A Frequency of the anchor bounce can also be used for deciding if a Energization of the solenoid valve should be used. This can be dependent be made of whether in the present solenoid valve rather a high Frequency of the anchor bounce or rather a low frequency of the Anchor bounce a particularly negative impact on the metering accuracy exercises.

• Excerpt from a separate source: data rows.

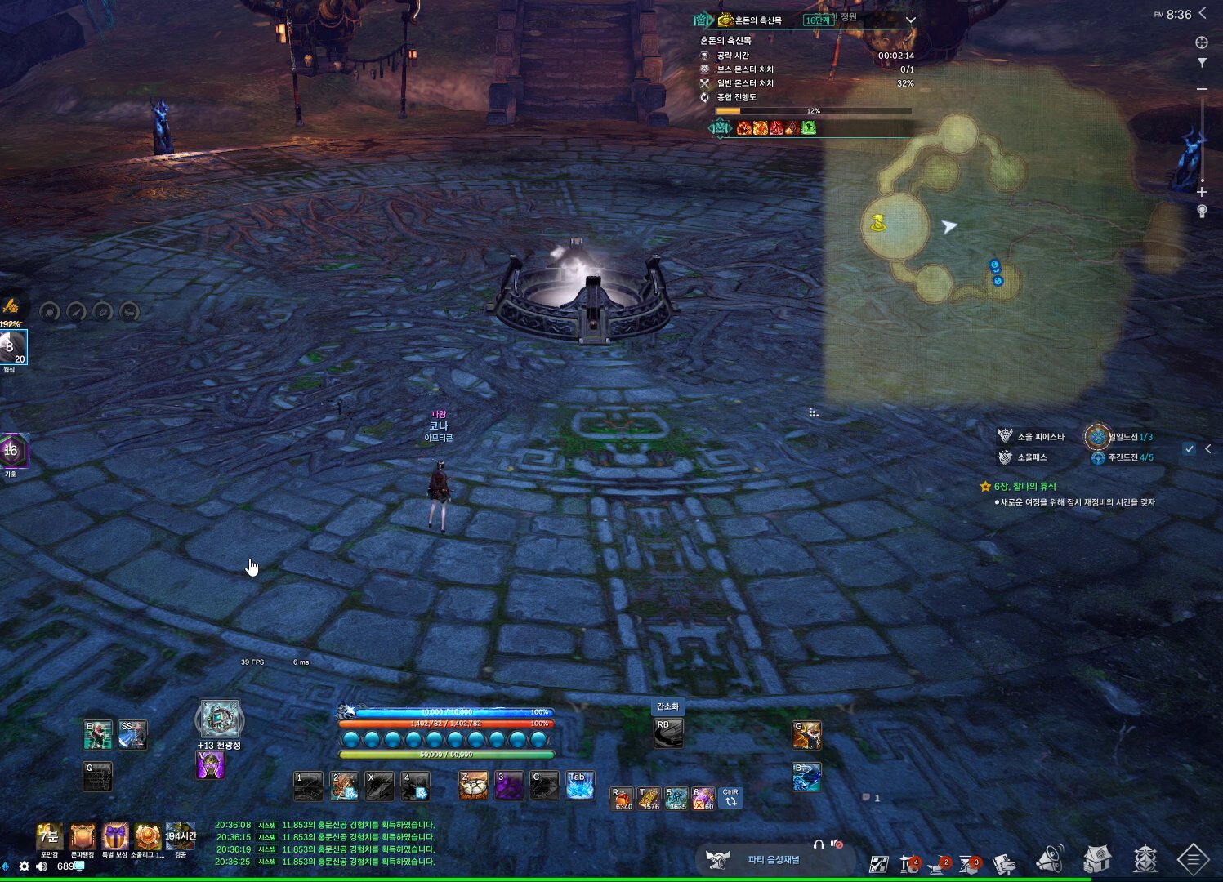
{"keys": [], "mouse": [], "events": [[33, "mouse_right", "up"]]}
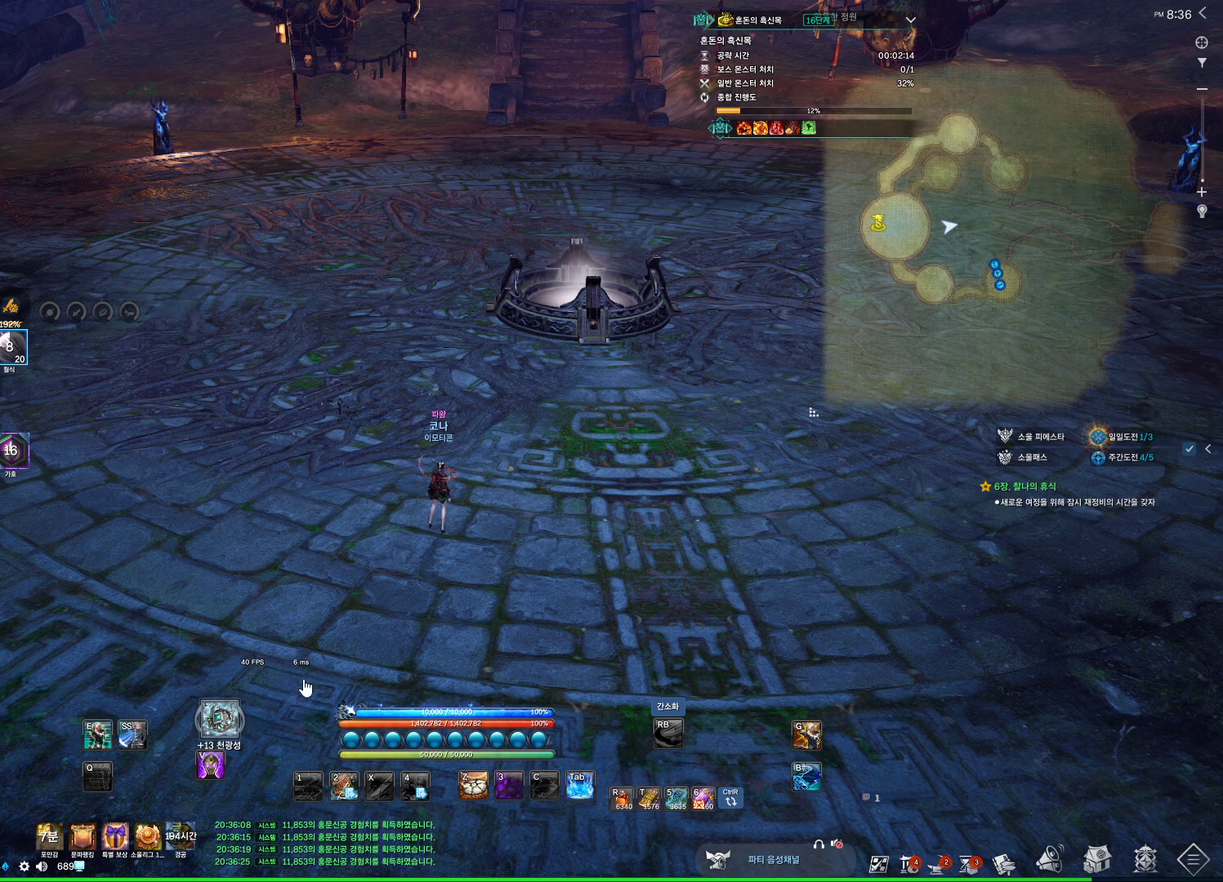
{"keys": [], "mouse": [], "events": [[267, "mouse_left", "down"], [367, "mouse_left", "up"]]}
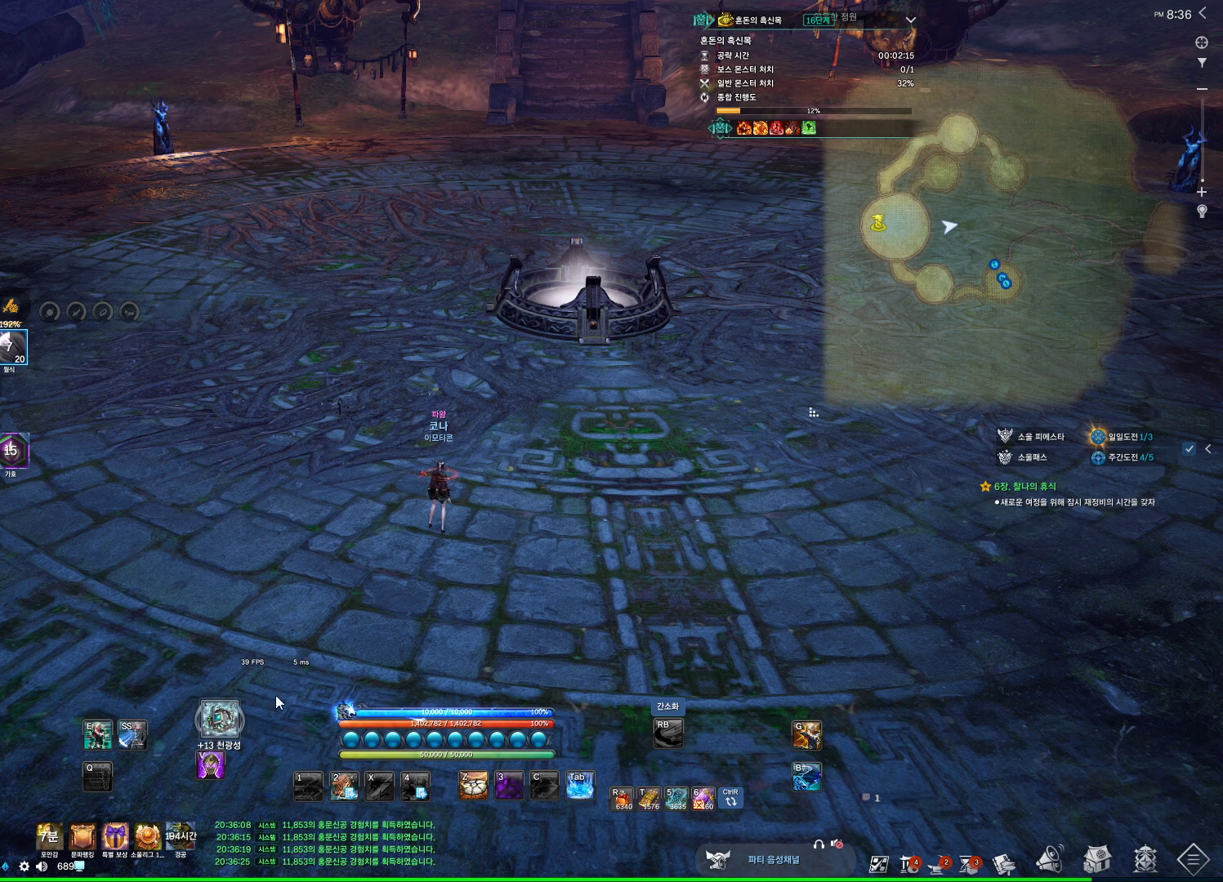
{"keys": [], "mouse": ["left"], "events": [[467, "mouse_left", "down"]]}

The Invention is also by a control device of the type mentioned solved by that the controller Means of implementation the method according to the invention having. This makes it possible Detect the anchor bounce by means of the existing control unit and also by means of the controller to a recognized anchor bouncing such to respond, that the energization, by means of which the metering quantity controlled will be adjusted accordingly.

From Of particular importance is the realization of this invention in the form a computer program. The computer program is on one Computing device, in particular on a control unit for the Control of a solenoid valve, executable and to perform the inventive method programmed. The invention is thus the computer program realized, so that this computer program in the same way the Invention represents how the method for its execution of Computer is suitable.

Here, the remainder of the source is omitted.